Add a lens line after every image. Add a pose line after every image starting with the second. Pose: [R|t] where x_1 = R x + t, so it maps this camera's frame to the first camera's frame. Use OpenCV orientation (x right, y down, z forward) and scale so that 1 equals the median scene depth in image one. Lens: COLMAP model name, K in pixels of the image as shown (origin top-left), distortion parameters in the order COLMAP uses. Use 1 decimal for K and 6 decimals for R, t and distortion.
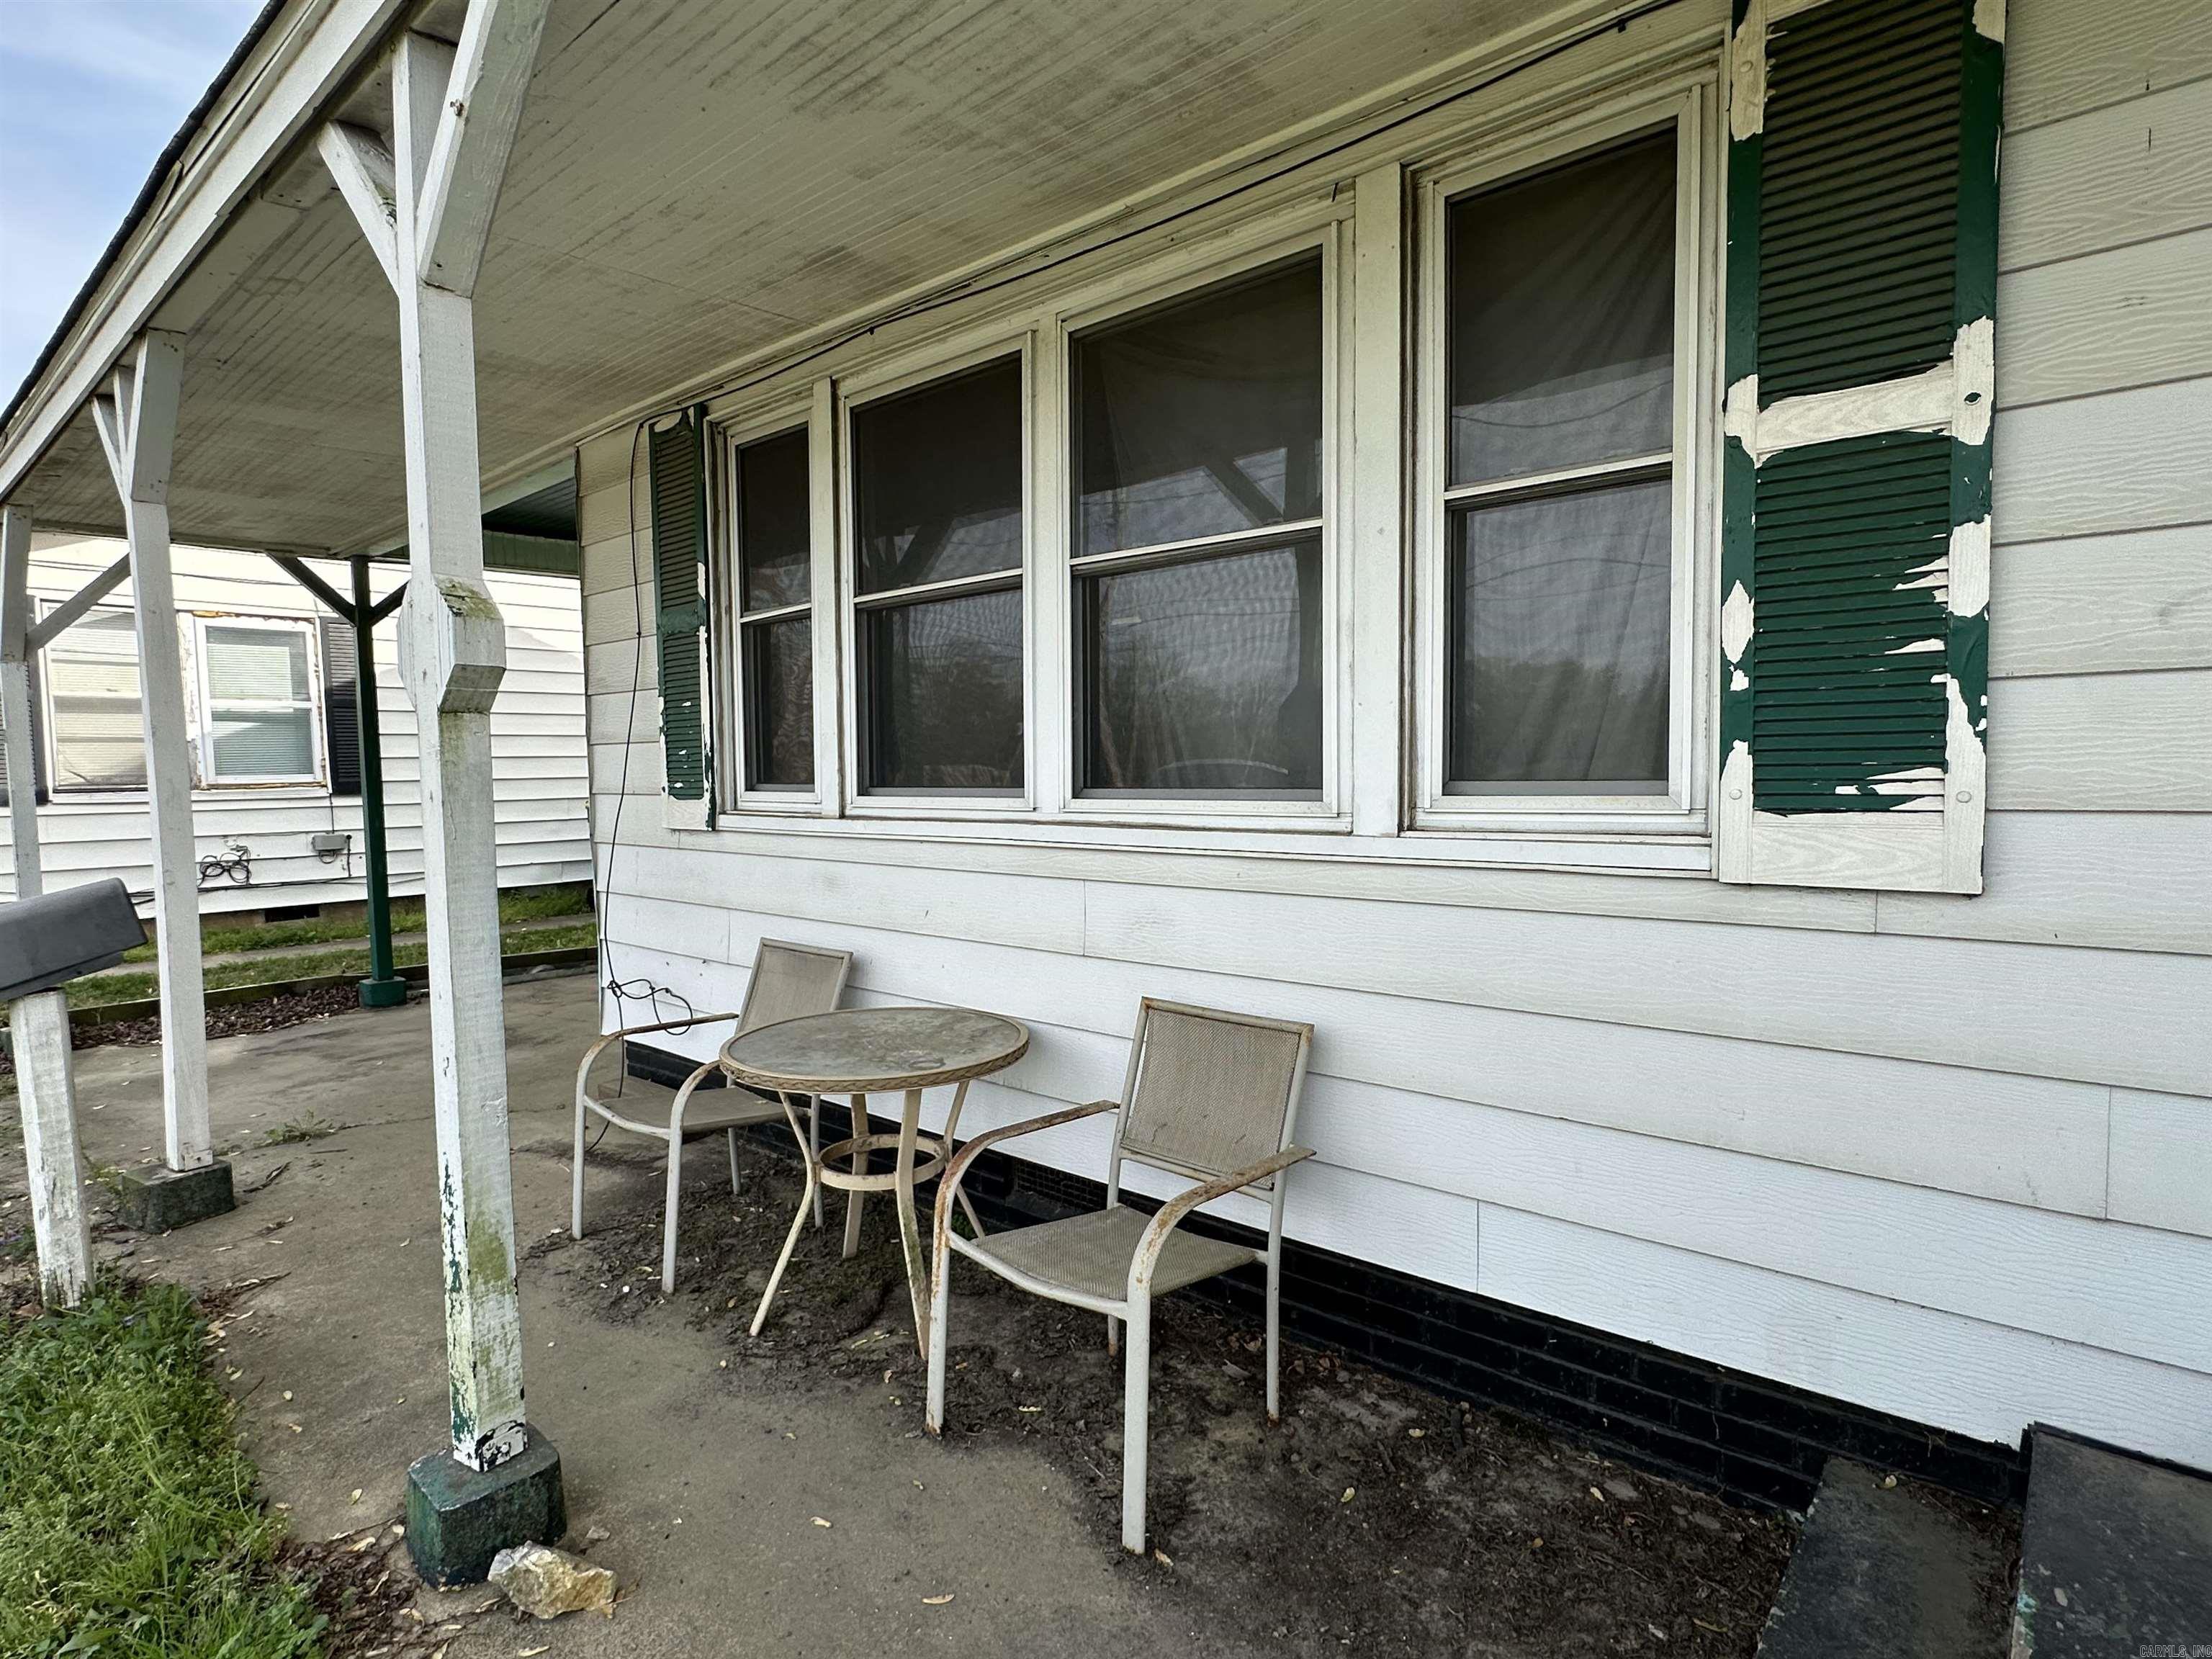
lens RADIAL K [[1144.0, 0, 1098.4], [0, 1144.0, 842.5], [0, 0, 1]] dist [-0.003764, 0.001571]
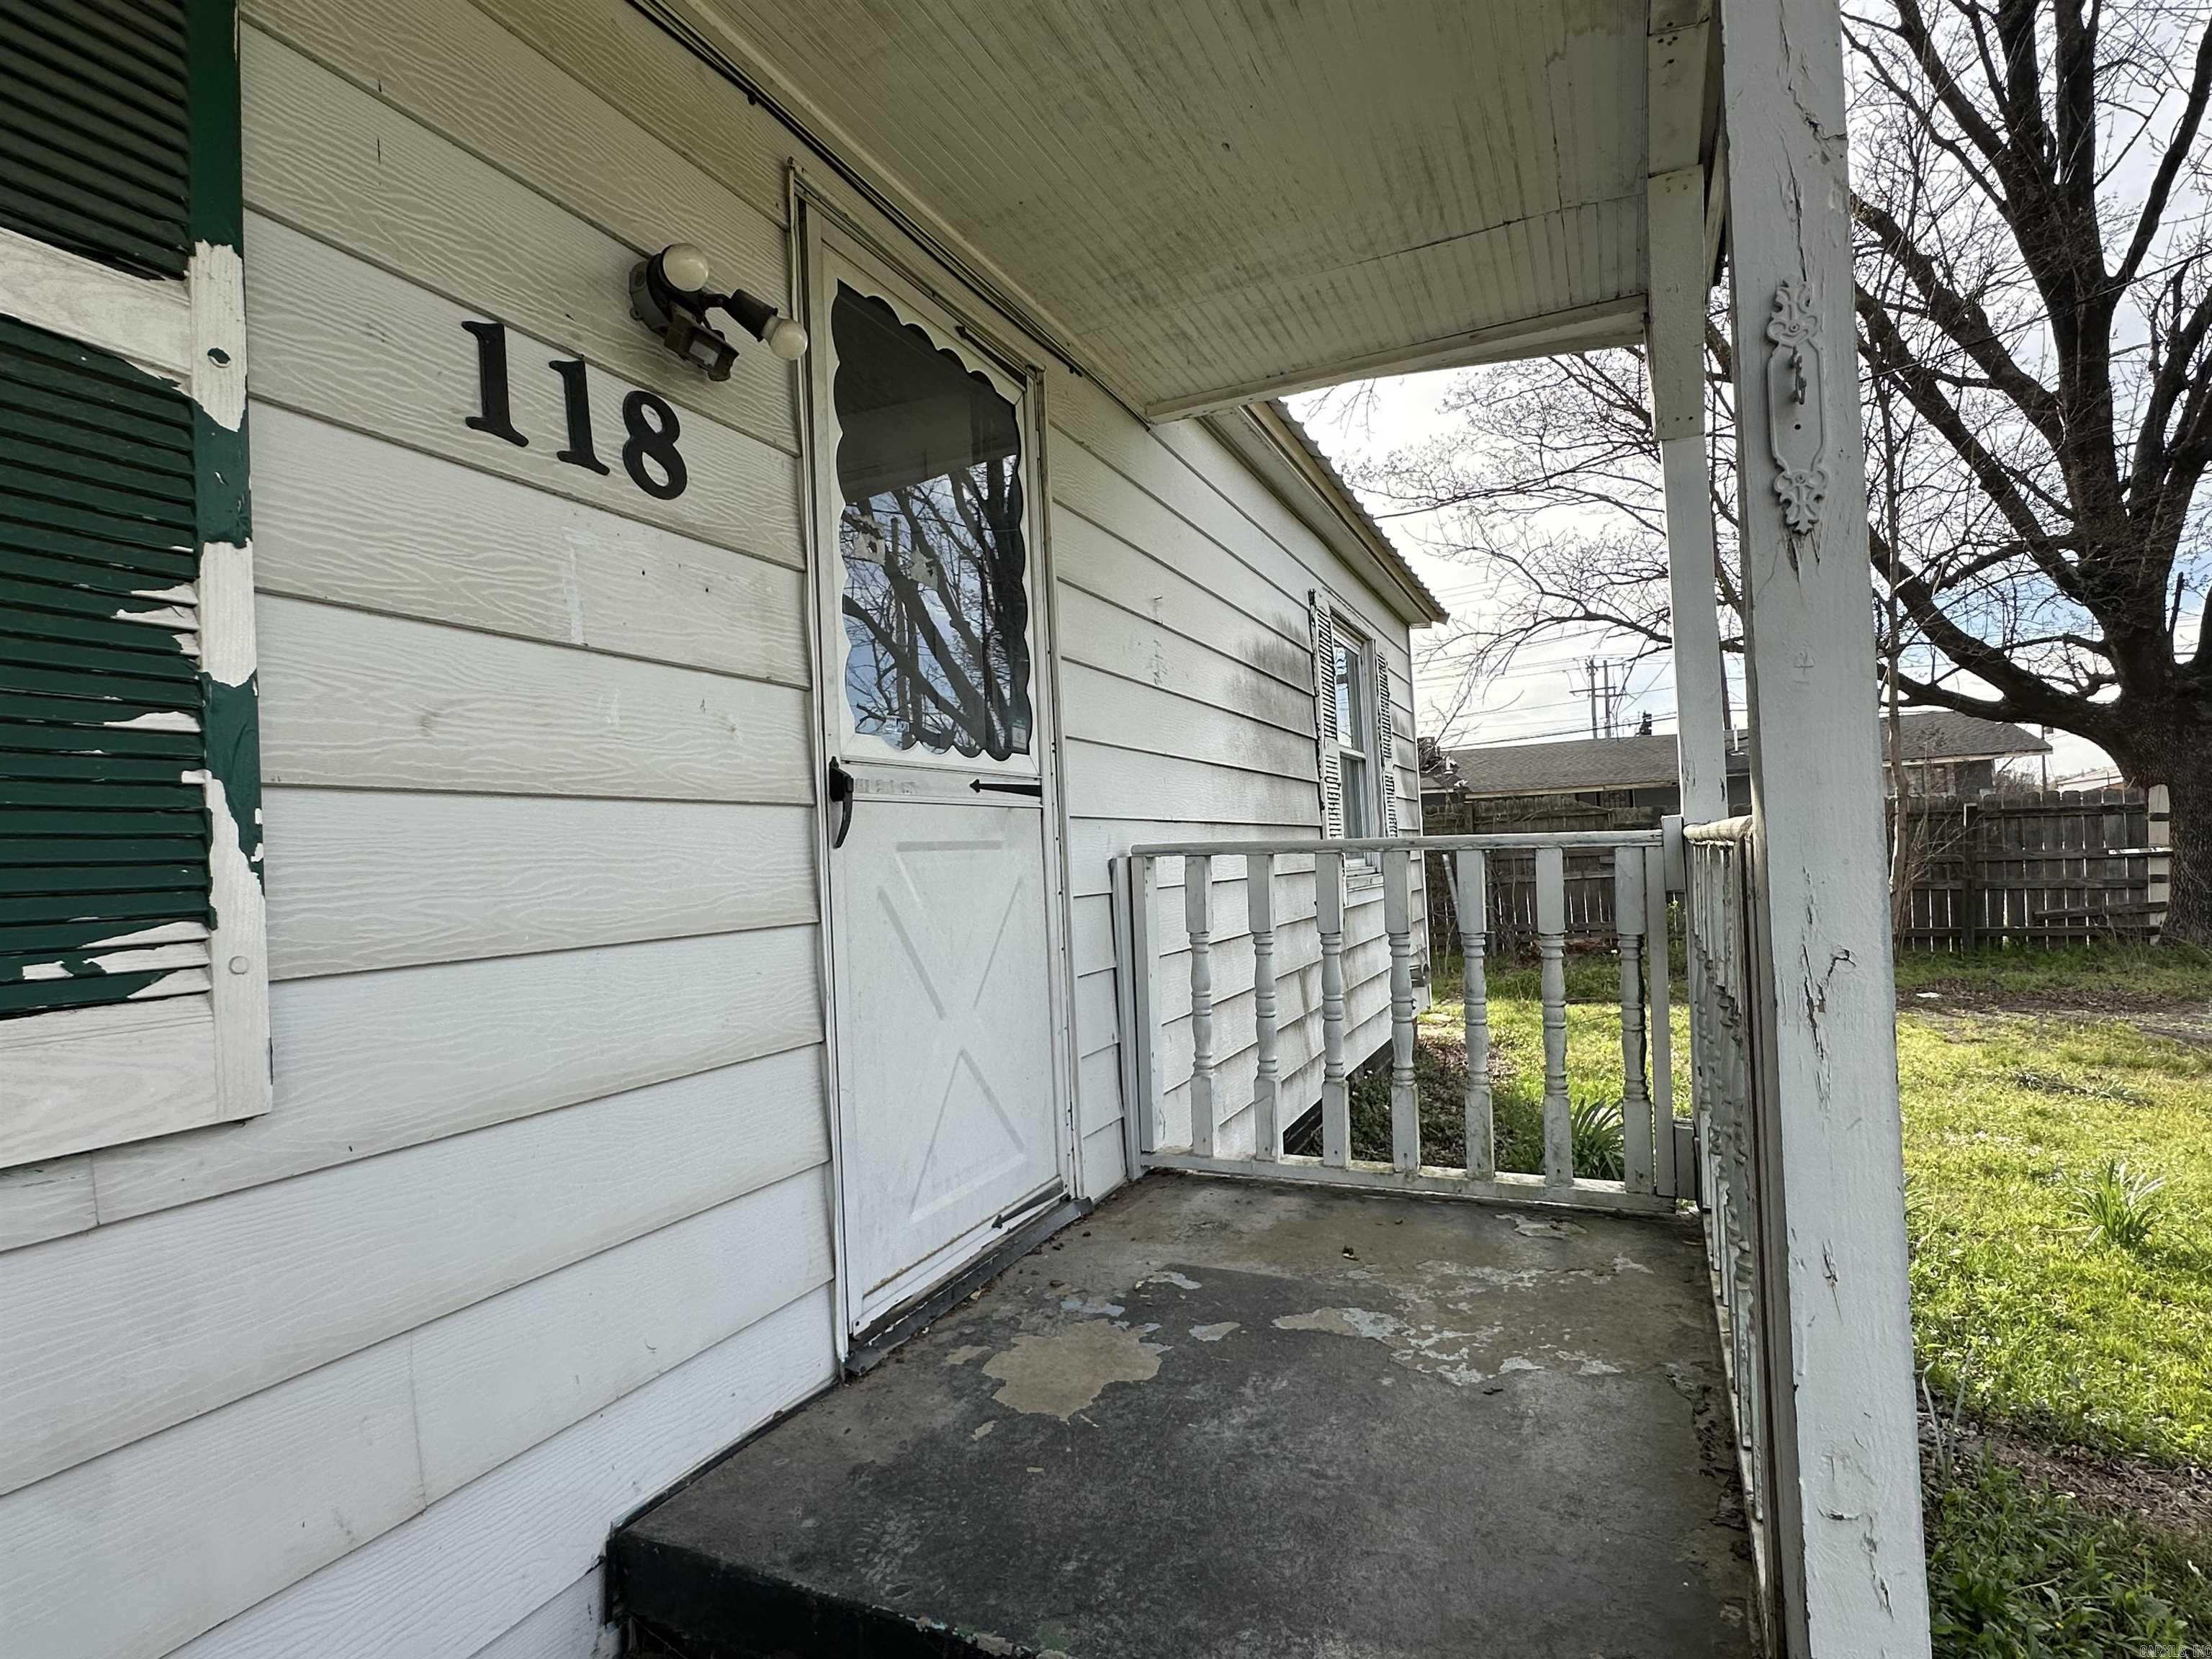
lens RADIAL K [[1144.0, 0, 1096.5], [0, 1144.0, 827.7], [0, 0, 1]] dist [-0.003764, 0.001571]
pose [[-0.264526, 0.050720, 0.963044, 0.012356], [0.103813, 0.994311, -0.023852, -0.043064], [-0.958775, 0.093667, -0.268287, 0.589617]]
....
## What you have to do
Reproduce all of the lines above word for word, but leave the pictures out.

## Exercise answer
Add a lens line after every image. Add a pose line after every image starting with the second. Pose: [R|t] where x_1 = R x + t, so it maps this camera's frame to the first camera's frame. Use OpenCV orientation (x right, y down, z forward) and scale so that 1 equals the median scene depth in image one. Lens: COLMAP model name, K in pixels of the image as shown (origin top-left), distortion parameters in the order COLMAP uses. Use 1 decimal for K and 6 decimals for R, t and distortion.
lens RADIAL K [[1144.0, 0, 1098.4], [0, 1144.0, 842.5], [0, 0, 1]] dist [-0.003764, 0.001571]
lens RADIAL K [[1144.0, 0, 1096.5], [0, 1144.0, 827.7], [0, 0, 1]] dist [-0.003764, 0.001571]
pose [[-0.264526, 0.050720, 0.963044, 0.012356], [0.103813, 0.994311, -0.023852, -0.043064], [-0.958775, 0.093667, -0.268287, 0.589617]]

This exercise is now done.